By a deed, dated the 28th of August 1819 (but not executed by the parties until some months afterwards) and made between Lady Morshead of the first part, Sir Charles Mill and Selina his wife of the second part, John Morshead of the third part, the defendant Hayes of the fourth part, Sir F. Morshead of the fifth part, and Edward Morshead and T. H. Budd of the sixth part, and reciting the marriage settlement of Sir John and Lady Morshead, the appointment of one moiety of the 10,000l. to Lady Mill absolutely, the death of Sir J. Morshead, the agreement for the sale of the settled estates, and that out of the proceeds of such sale 10,000l. should be invested in government securities in the names of trustees in trust for Lady Morshead for life, and after her death in trust for the parties entitled thereto, and the

investment of the said sum of 10,000l. in the sum of 9,539l. 4s. 10d. Navy 5 per cent. annuities, it was witnessed "between all parties to these presents, and particularly the said Dame Elizabeth Morshead, Sir Charles Mill and Dame Selina his wife, do hereby severally agree, declare, and direct, that the said Sir Charles Mill and Dame Selina his wife, John Morshead, and Thomas P. Hayes, and the survivors, &c. shall be possessed of and interested in the sum of 9,539l. 4s. 10d. Navy 5 per cent. annuities, so purchased with the said sum of 10,000l. standing in their names in the books of the Bank of England, upon the trusts hereinafter declared concerning the same, that is to say, upon trust to suffer Dame Elizabeth Morshead and her assigns to receive and take the yearly proceeds for her life, and after her decease upon trust to assign and transfer one undivided moiety of the sum of 9,5391. 4s. 10d. to the said Dame Selina Mill, her executors, administrators, or assigns, to and for her or their own absolute use and benefit, and to transfer the other undivided moiety to John Morshead, his executors, administrators, or assigns." This deed, which did not notice the effect of the deed of January 1800, by which the 5,000l. became the absolute property of Sir Charles Mill, was executed by all the parties.
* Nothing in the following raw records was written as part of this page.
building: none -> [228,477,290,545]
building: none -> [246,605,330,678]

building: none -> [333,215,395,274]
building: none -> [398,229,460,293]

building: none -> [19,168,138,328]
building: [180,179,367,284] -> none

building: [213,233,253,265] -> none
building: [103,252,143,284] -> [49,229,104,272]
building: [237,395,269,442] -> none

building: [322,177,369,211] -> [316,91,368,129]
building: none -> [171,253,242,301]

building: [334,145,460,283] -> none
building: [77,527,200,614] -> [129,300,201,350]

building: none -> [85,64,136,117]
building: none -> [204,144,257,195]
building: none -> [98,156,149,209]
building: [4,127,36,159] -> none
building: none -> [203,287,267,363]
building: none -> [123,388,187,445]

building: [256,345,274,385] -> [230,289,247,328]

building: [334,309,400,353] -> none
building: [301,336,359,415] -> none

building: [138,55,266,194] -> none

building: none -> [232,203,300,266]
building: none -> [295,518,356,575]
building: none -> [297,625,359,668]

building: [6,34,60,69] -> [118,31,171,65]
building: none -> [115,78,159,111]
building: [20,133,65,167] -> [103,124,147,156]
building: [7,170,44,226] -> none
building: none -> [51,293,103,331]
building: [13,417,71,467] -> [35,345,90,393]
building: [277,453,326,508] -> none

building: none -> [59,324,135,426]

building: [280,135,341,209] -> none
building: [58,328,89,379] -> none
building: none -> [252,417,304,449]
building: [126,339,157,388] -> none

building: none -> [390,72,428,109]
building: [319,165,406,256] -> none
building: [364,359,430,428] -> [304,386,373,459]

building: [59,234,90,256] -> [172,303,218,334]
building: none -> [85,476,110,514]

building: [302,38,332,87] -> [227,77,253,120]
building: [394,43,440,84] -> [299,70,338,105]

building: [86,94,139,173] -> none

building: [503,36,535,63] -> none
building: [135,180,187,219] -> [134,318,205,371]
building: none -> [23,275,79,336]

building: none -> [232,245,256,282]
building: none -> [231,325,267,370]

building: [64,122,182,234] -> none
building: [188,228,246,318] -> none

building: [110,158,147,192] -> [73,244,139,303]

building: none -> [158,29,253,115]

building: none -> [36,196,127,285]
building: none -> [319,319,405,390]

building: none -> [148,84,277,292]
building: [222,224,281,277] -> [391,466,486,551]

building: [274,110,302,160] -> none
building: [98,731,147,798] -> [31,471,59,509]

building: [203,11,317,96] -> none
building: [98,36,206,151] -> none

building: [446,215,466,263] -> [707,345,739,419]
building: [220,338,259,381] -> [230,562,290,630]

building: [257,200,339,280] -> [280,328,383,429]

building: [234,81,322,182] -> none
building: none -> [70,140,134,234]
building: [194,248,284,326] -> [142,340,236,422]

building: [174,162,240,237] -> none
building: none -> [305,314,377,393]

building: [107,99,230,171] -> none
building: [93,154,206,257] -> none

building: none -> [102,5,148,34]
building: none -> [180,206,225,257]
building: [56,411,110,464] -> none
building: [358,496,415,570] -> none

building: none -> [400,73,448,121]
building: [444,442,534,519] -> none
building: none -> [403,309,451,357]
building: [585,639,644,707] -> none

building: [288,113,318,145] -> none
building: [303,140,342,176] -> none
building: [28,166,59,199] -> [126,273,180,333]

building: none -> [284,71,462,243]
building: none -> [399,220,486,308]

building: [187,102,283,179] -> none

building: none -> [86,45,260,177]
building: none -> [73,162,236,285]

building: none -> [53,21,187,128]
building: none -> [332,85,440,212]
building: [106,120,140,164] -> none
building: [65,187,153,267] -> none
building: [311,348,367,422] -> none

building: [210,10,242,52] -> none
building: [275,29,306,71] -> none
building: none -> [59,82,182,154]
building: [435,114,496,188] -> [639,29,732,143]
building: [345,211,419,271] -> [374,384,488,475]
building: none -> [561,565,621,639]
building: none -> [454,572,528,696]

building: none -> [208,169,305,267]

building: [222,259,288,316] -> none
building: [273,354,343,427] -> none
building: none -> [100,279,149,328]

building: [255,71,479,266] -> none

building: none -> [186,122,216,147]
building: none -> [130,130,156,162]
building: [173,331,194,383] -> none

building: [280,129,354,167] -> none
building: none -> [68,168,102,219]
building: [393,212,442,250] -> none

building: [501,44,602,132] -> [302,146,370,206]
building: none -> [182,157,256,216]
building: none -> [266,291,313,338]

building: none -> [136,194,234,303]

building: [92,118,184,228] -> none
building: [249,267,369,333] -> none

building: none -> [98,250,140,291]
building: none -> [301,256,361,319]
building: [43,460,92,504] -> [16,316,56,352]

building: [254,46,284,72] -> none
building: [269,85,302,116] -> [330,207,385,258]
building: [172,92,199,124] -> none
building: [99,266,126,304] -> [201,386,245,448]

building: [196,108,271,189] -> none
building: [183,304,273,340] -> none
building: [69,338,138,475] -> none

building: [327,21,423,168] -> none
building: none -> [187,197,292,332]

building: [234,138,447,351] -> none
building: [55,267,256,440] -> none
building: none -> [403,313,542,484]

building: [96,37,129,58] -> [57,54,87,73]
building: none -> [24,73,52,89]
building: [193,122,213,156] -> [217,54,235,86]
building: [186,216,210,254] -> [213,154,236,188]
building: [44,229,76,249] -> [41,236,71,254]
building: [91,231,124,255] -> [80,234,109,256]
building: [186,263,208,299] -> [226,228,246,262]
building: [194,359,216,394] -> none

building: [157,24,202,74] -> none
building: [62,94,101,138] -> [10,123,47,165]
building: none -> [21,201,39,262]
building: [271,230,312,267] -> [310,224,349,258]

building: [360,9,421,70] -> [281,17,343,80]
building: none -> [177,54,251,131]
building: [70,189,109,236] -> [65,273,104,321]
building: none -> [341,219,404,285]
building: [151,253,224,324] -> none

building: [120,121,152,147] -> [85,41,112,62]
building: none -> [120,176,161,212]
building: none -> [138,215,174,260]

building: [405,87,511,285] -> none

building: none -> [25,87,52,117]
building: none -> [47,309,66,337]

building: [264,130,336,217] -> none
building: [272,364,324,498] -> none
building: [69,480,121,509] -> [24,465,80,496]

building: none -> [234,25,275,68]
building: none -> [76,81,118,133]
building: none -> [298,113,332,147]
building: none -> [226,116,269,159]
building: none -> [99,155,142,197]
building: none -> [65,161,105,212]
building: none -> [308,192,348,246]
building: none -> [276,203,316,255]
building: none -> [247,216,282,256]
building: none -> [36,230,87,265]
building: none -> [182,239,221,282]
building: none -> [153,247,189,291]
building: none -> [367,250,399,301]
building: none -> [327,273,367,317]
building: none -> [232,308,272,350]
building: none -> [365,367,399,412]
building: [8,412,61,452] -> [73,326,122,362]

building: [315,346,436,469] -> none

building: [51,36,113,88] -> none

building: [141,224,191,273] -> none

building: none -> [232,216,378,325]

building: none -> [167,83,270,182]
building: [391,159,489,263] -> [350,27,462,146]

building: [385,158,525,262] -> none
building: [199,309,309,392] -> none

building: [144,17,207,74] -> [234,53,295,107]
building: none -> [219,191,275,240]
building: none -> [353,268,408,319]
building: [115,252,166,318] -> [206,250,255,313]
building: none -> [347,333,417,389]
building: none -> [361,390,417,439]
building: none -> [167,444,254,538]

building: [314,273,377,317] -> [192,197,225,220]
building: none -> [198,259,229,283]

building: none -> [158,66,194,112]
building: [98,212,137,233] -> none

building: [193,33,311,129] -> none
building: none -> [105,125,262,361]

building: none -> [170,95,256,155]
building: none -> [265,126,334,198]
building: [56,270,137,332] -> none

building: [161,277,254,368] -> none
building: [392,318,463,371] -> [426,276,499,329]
In 1835 Sir Charles Mill died, and Lady Mill, his widow, afterwards married the defendant Ashurst. From 1819, the date of the deed, to the death of Lady Morshead, the dividends were paid to Lady Morshead. Shortly after her death disputes arose whether Mrs. Ashurst (late Lady Mill) was or was not entitled to one moiety of the Navy 5 per cent. annuities, and whether that sum did not form part of the estate of Sir Charles Mill. On the 4th of November 1845 the bill was filed in which Mr. Ashurst and his wife were plaintiffs, against the trustees of the deed of August 1819, and other necessary parties, claiming a moiety of the Navy 5 per cent. annuities, under the declaration of trust contained in the deed of August 1819. The defendants, by their answer, contended that the declaration of trust in the deed of August 1819, was made by mistake, and that the said moiety formed part of the estate of Sir Charles Mill.